If the actual issue is down in the legislative weeds, Cruz’s delivery and intention could not have been more geared to the broad media spotlight. Cruz dramatically accused McConnell of breaking a promise to him but also of being beholden to special interests and no better for conservative interests than his Democratic predecessor.
“Today is a sad day for this institution,” Cruz said, opening what would become a 20-minute tirade on the floor. “The Senate operates based on trust. Whether we are Democrats or Republicans, these 100 senators have to be able to trust that when a senator says something, he or she will do it. Even if we disagree on substance, that we don’t lie to each other.
“The majority leader looked me in the eye, and looked 54 Republicans in the eye. I cannot believe he would tell a flat-out lie. And I voted based on those assurances that he made to each and every single one of us,” he continued. “What we just saw today was an absolute demonstration that not only what he told every Republican senator but what he told the press over and over and over and over again was a simple lie.”
Of course, it has been long expected McConnell would offer a vote on Export-Import Bank reauthorization before August, and as recently as Tuesday the leader said he planned to allow a vote on the agency as part of the process of voting on the pending transportation legislation.
Just as striking is that Cruz recently said he’s “not interested in Republican-on-Republican violence,” when asked to condemn Trump’s remarks disparaging undocumented immigrants from Mexico.
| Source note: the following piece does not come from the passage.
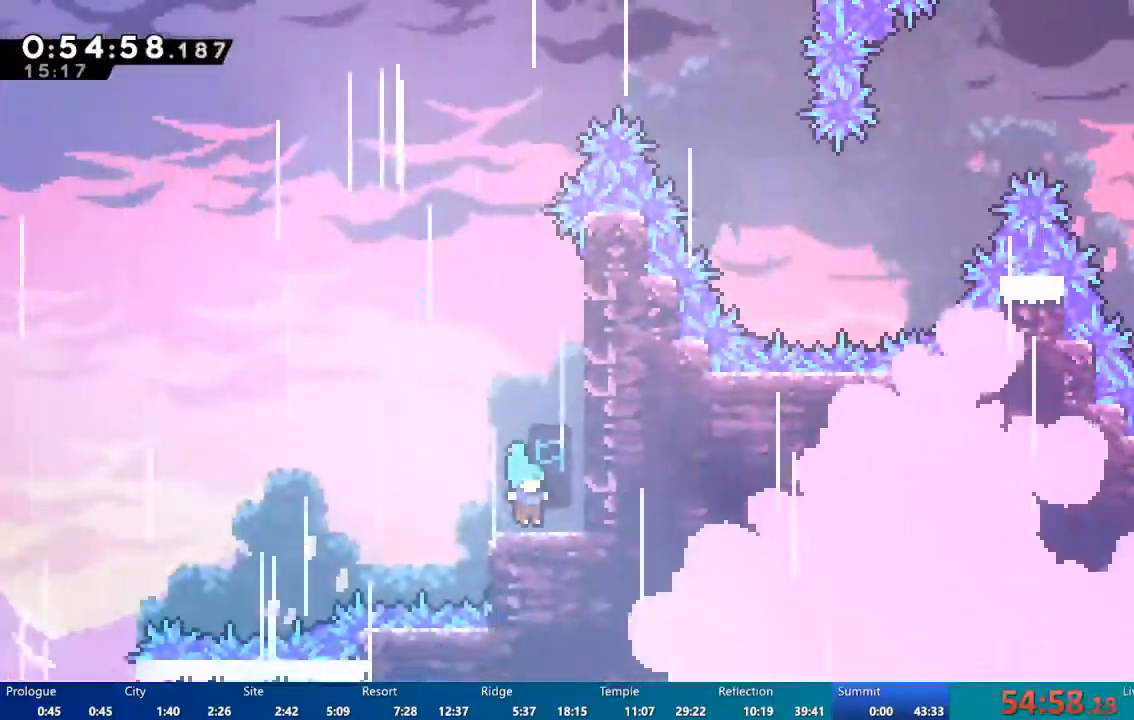
{"buttons": ["R2", "DPAD_UP"], "left_stick": "center", "right_stick": "center", "events": [[17, "A", "down"], [183, "A", "up"], [217, "R2", "down"], [450, "DPAD_RIGHT", "up"], [450, "DPAD_UP", "down"]]}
Yet he used the words “lie” and “lying” five times over the course of several minutes Friday — a once-verboten move in the staid institution of the Senate — about another Republican.
It revealed a truth about Cruz: He wasn’t interested in avoiding a confrontation wtih Trump just because Trump is a fellow Republican. Cruz was interested in defending a conservative whose supporters could be up for grabs later on in the campaign, because criticizing other GOP politicians is old hat.
Cruz, pictured earlier this week, at a protest in Washington. (AP Photo/Luis M. Alvarez)
The attack on McConnell Friday is just the latest example of Cruz’s campaign against Republican authority, a campaign that has been successful for him at the grassroots level since he was elected to Congress in 2012 but that now sees a crowded field of other conservatives vying for the same space.
He would not endorse the 2014 reelection bid of the senior senator in his own state, No. 2 Senate Republican John Cornyn of Texas — a move that has closed off to him some of the bigger wallets in the traditional fundraising destination of Dallas. Earlier in that same election cycle, he helped a powerful conservative group, the Senate Conservatives Fund—which ran ads against incumbent GOP senators, including McConnell—by taping anti-Obamacare ads that aired nationwide and put pressure on Republicans in tight primaries. His affiliation with the group caused tension with colleagues who believed conflicted with his position as vice chairman of the official campaign wing of the Senate GOP.
Now that an even more attention-grabbing critic than he has come on the playing field, the question is whether Cruz’s accusation of congressional double-crossing about a failed amendment can compete with Trump’s trips to the U.S.-Mexico border and near-constant cable news grandstanding.
Cruz tried to turn his complaint about the Export-Import Bank into a larger point about politics, saying that establishment Republicans like McConnell are no better than Democratic leaders like Harry Reid of Nevada.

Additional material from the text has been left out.